> Records supplied
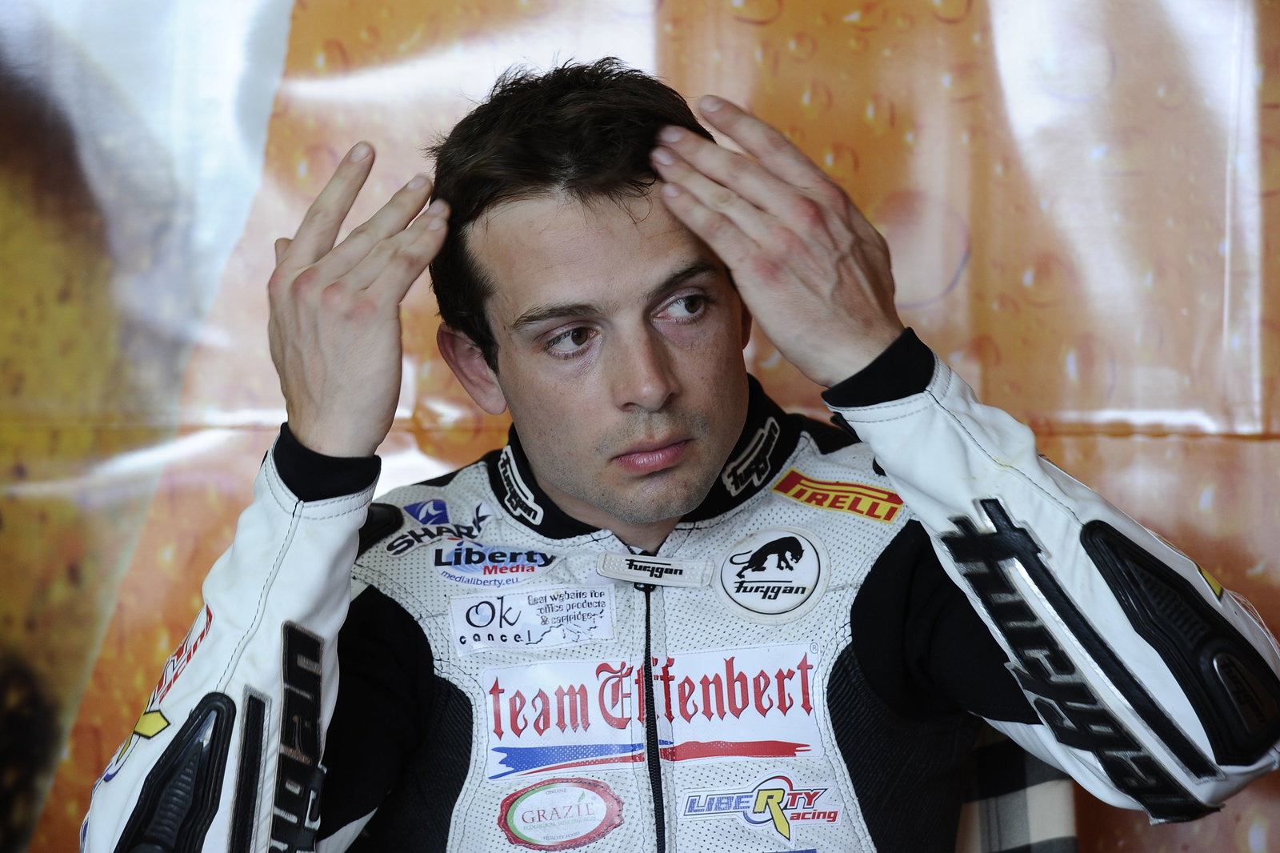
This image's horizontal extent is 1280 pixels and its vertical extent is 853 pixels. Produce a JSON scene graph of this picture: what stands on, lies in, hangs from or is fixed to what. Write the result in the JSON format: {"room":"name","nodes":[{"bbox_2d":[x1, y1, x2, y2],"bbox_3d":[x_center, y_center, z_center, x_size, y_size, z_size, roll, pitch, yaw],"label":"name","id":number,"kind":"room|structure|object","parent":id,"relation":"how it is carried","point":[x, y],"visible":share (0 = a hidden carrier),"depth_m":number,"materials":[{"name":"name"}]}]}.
{"room":"garage","nodes":[
{"label":"garage","id":0,"kind":"room"},
{"bbox_2d":[0,0,1277,852],"bbox_3d":[0.033,-0.249,5.178,3.605,2.714,0.008,0,1,5],"label":"backdrop","id":1,"kind":"structure","parent":0,"point":[1223,560],"depth_m":5.18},
{"label":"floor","id":2,"kind":"structure","parent":0,"visible":0},
{"bbox_2d":[953,720,1079,852],"bbox_3d":[0.107,0.624,4.346,0.561,0.773,0.625,0,1,5],"label":"chair","id":3,"kind":"object","parent":2,"relation":"on","point":[1073,838],"visible":0.25,"depth_m":4.37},
{"bbox_2d":[76,57,1279,852],"bbox_3d":[0.051,0.279,4.166,0.943,1.113,0.884,0,1,5],"label":"man","id":4,"kind":"object","parent":3,"relation":"on","point":[670,378],"visible":0.99,"depth_m":4.01}
]}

> Task brief
All of the records above must be copied exactly, except for the pictures.

> Exercise output
This image's horizontal extent is 1280 pixels and its vertical extent is 853 pixels. Produce a JSON scene graph of this picture: what stands on, lies in, hangs from or is fixed to what. Write the result in the JSON format: {"room":"name","nodes":[{"bbox_2d":[x1, y1, x2, y2],"bbox_3d":[x_center, y_center, z_center, x_size, y_size, z_size, roll, pitch, yaw],"label":"name","id":number,"kind":"room|structure|object","parent":id,"relation":"how it is carried","point":[x, y],"visible":share (0 = a hidden carrier),"depth_m":number,"materials":[{"name":"name"}]}]}.
{"room":"garage","nodes":[
{"label":"garage","id":0,"kind":"room"},
{"bbox_2d":[0,0,1277,852],"bbox_3d":[0.033,-0.249,5.178,3.605,2.714,0.008,0,1,5],"label":"backdrop","id":1,"kind":"structure","parent":0,"point":[1223,560],"depth_m":5.18},
{"label":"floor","id":2,"kind":"structure","parent":0,"visible":0},
{"bbox_2d":[953,720,1079,852],"bbox_3d":[0.107,0.624,4.346,0.561,0.773,0.625,0,1,5],"label":"chair","id":3,"kind":"object","parent":2,"relation":"on","point":[1073,838],"visible":0.25,"depth_m":4.37},
{"bbox_2d":[76,57,1279,852],"bbox_3d":[0.051,0.279,4.166,0.943,1.113,0.884,0,1,5],"label":"man","id":4,"kind":"object","parent":3,"relation":"on","point":[670,378],"visible":0.99,"depth_m":4.01}
]}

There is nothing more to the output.